**GIVEN PASSAGE**:
The application of bioluminescent reporters has enabled the noninvasive, longitudinal monitoring of hematologic malignant cells for in vivo studies of cellular migration and expansion, as well evaluation of responses to cytotoxic therapy.25–30 Luciferase reporters provide great sensitivity because of the extremely low background luminescence in wild-type animals and represent a broadly applicable approach to noninvasive disease monitoring.31–33 Firefly luciferase is particularly versatile as a bioluminescent reporter, as a significant portion of its emission spectrum is > 600 nm, wavelengths that achieve good tissue penetrance.34 Although these reporters require introduction of a novel substrate to achieve luminescence, the 2 most common substrates for bioluminescent reporters, luciferin and colenterazine, are well tolerated by animals. The kinetics after intraperitoneal administration of D-luciferin are reliable and reproducible with peak emission times exceeding several minutes.34
Lentiviral transduction has been shown to be an effective method for gene transfer into primary human ALL blasts.35–37 In this study, we use lentivirus-mediated gene transfer of luciferase to generate a panel of bioluminescent primary ALL samples and perform a systematic study of early engraftment kinetics using multiple ALL cell lines and primary samples. By enabling quantification of early disease burdens and identification of specific organ involvement, the ability to generate bioluminescent primary ALL samples reproducibly will provide the means for standardization and more accurate comparison of preclinical of ALL treatment responses.

**SUPPLIED DATA**:

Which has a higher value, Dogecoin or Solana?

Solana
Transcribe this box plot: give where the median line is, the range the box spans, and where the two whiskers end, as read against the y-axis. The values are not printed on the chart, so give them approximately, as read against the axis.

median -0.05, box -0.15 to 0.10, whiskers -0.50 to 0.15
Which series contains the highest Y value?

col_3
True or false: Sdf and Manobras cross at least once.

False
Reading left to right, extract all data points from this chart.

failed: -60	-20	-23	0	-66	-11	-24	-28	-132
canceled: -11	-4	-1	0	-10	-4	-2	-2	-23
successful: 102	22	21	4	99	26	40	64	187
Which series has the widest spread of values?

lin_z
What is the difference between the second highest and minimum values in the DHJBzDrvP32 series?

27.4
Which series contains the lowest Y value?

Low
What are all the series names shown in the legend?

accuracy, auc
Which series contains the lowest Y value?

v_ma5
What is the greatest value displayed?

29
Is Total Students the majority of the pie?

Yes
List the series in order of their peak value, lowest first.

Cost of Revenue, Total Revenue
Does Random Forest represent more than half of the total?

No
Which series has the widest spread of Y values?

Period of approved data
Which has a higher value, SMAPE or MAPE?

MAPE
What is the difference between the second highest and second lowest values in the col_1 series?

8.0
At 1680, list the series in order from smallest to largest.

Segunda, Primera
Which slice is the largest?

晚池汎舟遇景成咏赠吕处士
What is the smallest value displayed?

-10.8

**TASK BRIEF**:
Please pick up the passage on luciferase reporters for tracking ALL cells and continue it from its last sentence.

**RESULT FOR THIS TASK**:
Methods
Cells and patient samples
The human BCP ALL lines Nalm-6 and RS4-11 were obtained from ATCC, and 380 was kindly provided by Dr Dario Campana (St Jude). Mouse BCP ALL cell lines 289 and t309 were previously derived from primary leukemias developing in Eμ-Ret fusion protein transgenic mice on a BALB/cJ background.38–40 Mouse cell lines were cultured in RPMI medium with 20% FBS and 3% IL-7 supernatant, as previously described.40 Human lines were cultured in RPMI medium with 10% FBS and 1% penicillin/streptomycin. Human ALL samples were obtained as deidentified samples from the Leukemia Bank at the University of Pennsylvania and the ALL Cell Bank maintained by the Children's Oncology Group. The samples were collected for both cell banks under the Children's Hospital of Philadelphia Institutional Review Board–approved protocols and distributed under standard material transfer agreements. ALL-1 was obtained from peripheral blood of an adult ALL patient; ALL-2 and ALL-3 were obtained from bone marrow of pediatric ALL patients at diagnosis.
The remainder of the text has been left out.